▶ _PERSYARATAN TUGAS_
Salin persis seluruh bagian tulisan tentang Hari Air Sedunia, mulai dari "Thursday, March 22, 2012" sampai dengan "sedunia, 22 Maret.".

Thursday, March 22, 2012

Hari Air Sedunia; Bumi Haus Air, Katanya.

Manfaatkan air sebaik mungkin yuk !!!
Tulisan ini terinspirasi dari tulisan Hefni Effendi, Dosen Departemen Manajemen Sumber Daya Perairan, PIK-ITB, yang diterbitka di Kompas bertepatan dengan peringatan hari air sedunia, 22 Maret.

Selain tergugah oleh opini tersebut, (Dibandingkan tulisan opini lainnya seperti Khalisah Khalid yang menulis tentang “Menggugat Hak atas Air”, diterbitkan di Kompas pada edisi yang sama), sebelumnya saya pernah membaca suatu catatan yang menyentil kesadaran bahwa bertahun-tahun kedepan, air untuk konsumsi akan sangat sulit ditemukan, sehingga wajah manusia yang berumur 20 tahun akan sama dengan wajah kakek-nenek yang berumur tiga kali lipat lebih tua, hal tersebut karena manusia sangat jarang minum atau unsure air dalam dirinya sangat sedikit.

Ketergugahan saya akan tulisan Hefni Effendi berjudul “Bumi Haus Air” ini dikarenakan penyampaian datanya yang semakin menegaskan bahwa sentilan yang pernah kubaca sebelumnya itu menjadi suatu ancaman, beberapa generasi mendatang wajib beradaptasi; hidup dengan minimnya ketersediaan air.

▶ _DATA MENTAH_

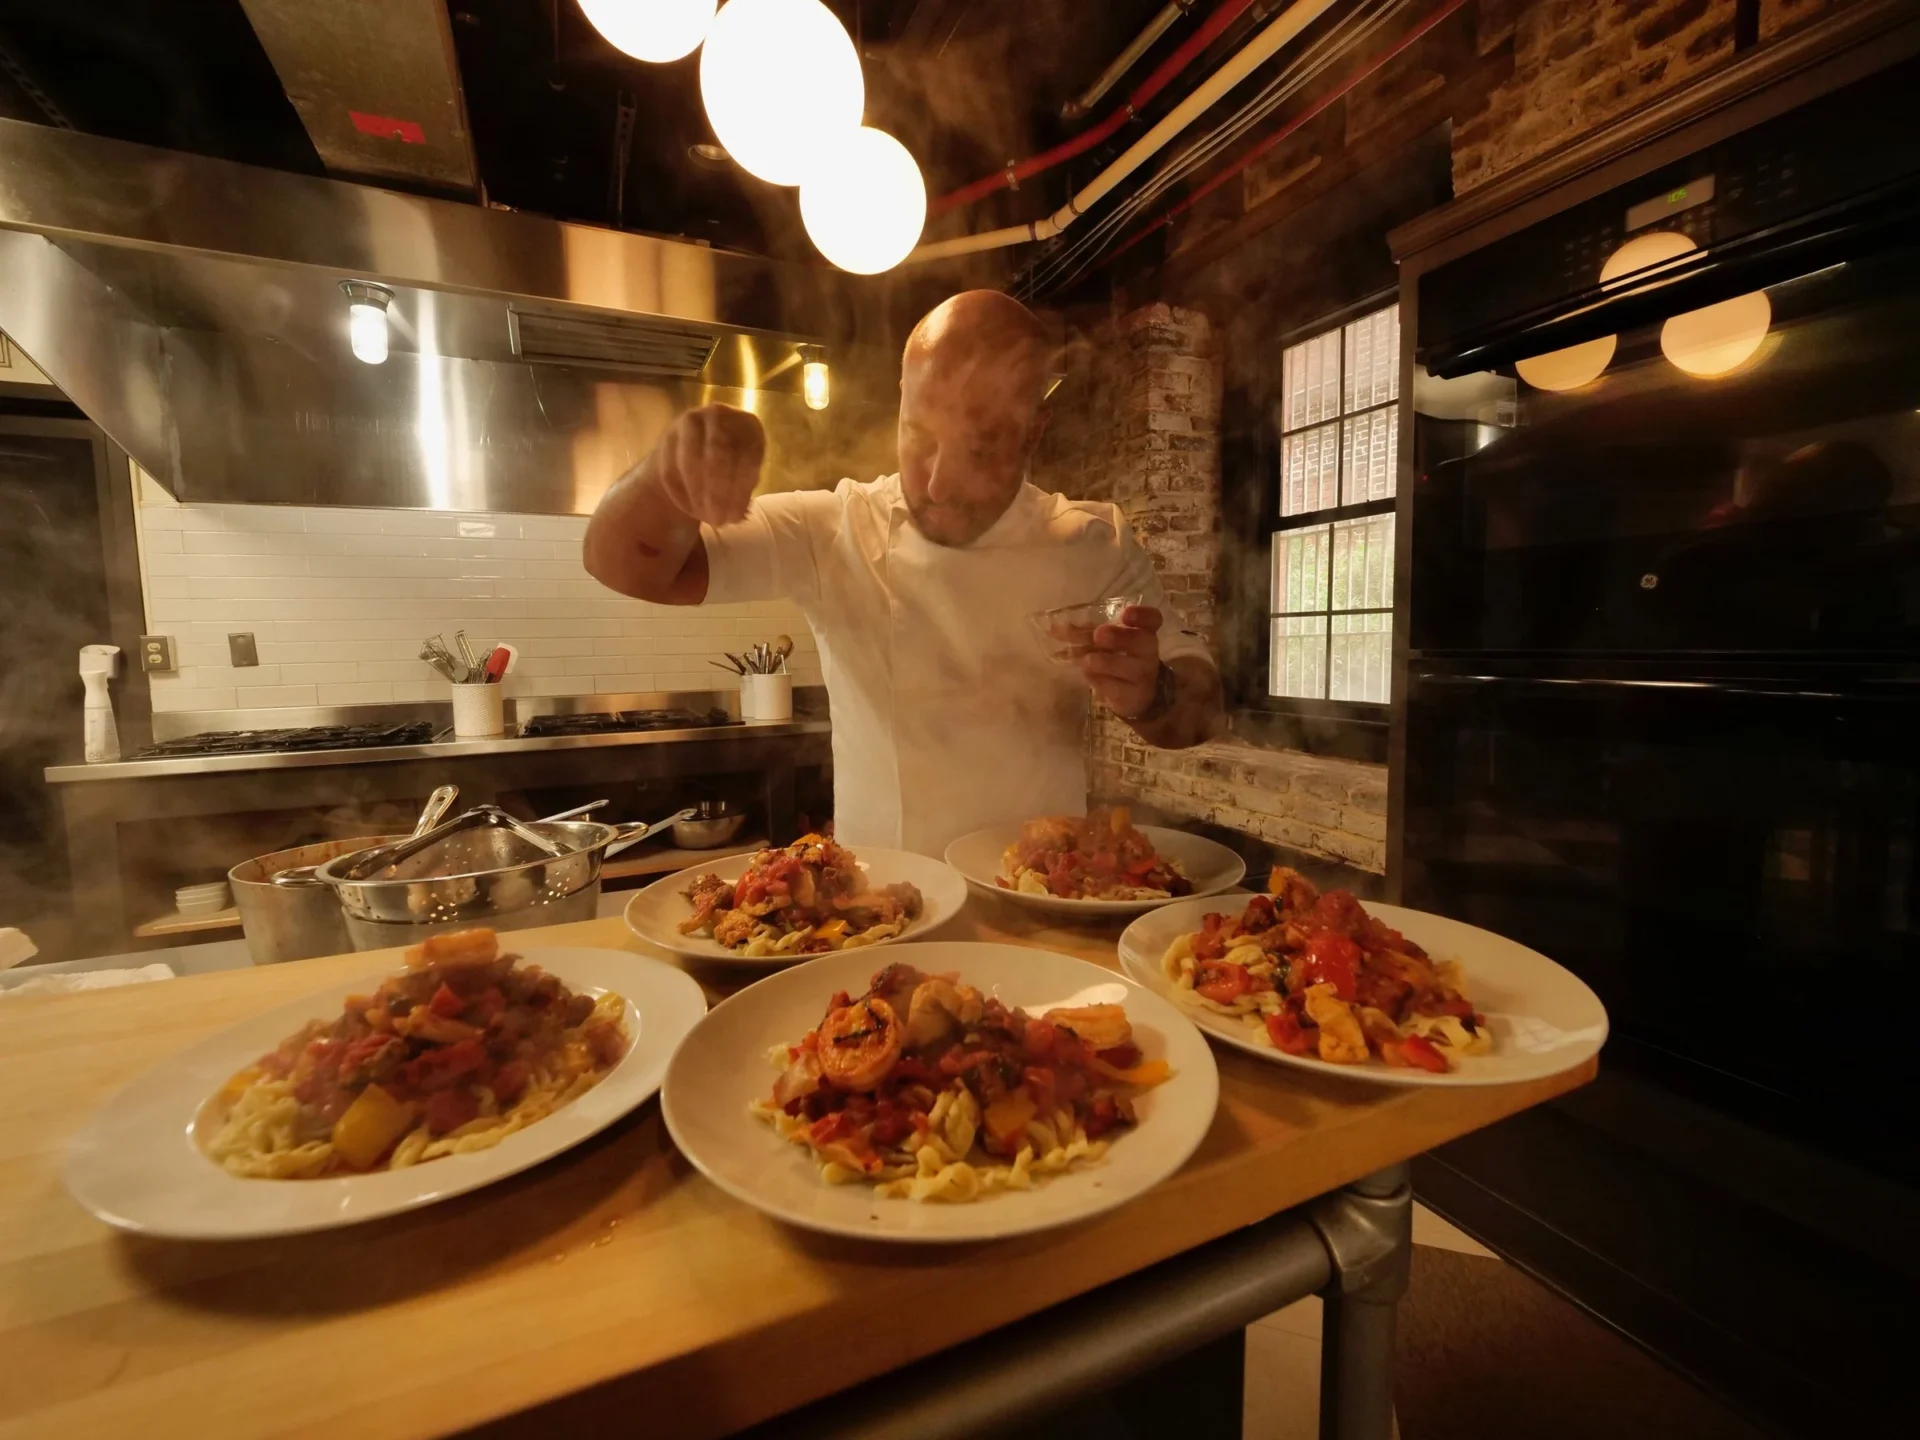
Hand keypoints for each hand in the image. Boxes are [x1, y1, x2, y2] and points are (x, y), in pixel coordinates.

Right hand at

▶ _JAWABAN ANDA_
Thursday, March 22, 2012

Hari Air Sedunia; Bumi Haus Air, Katanya.

Manfaatkan air sebaik mungkin yuk !!!
Tulisan ini terinspirasi dari tulisan Hefni Effendi, Dosen Departemen Manajemen Sumber Daya Perairan, PIK-ITB, yang diterbitka di Kompas bertepatan dengan peringatan hari air sedunia, 22 Maret.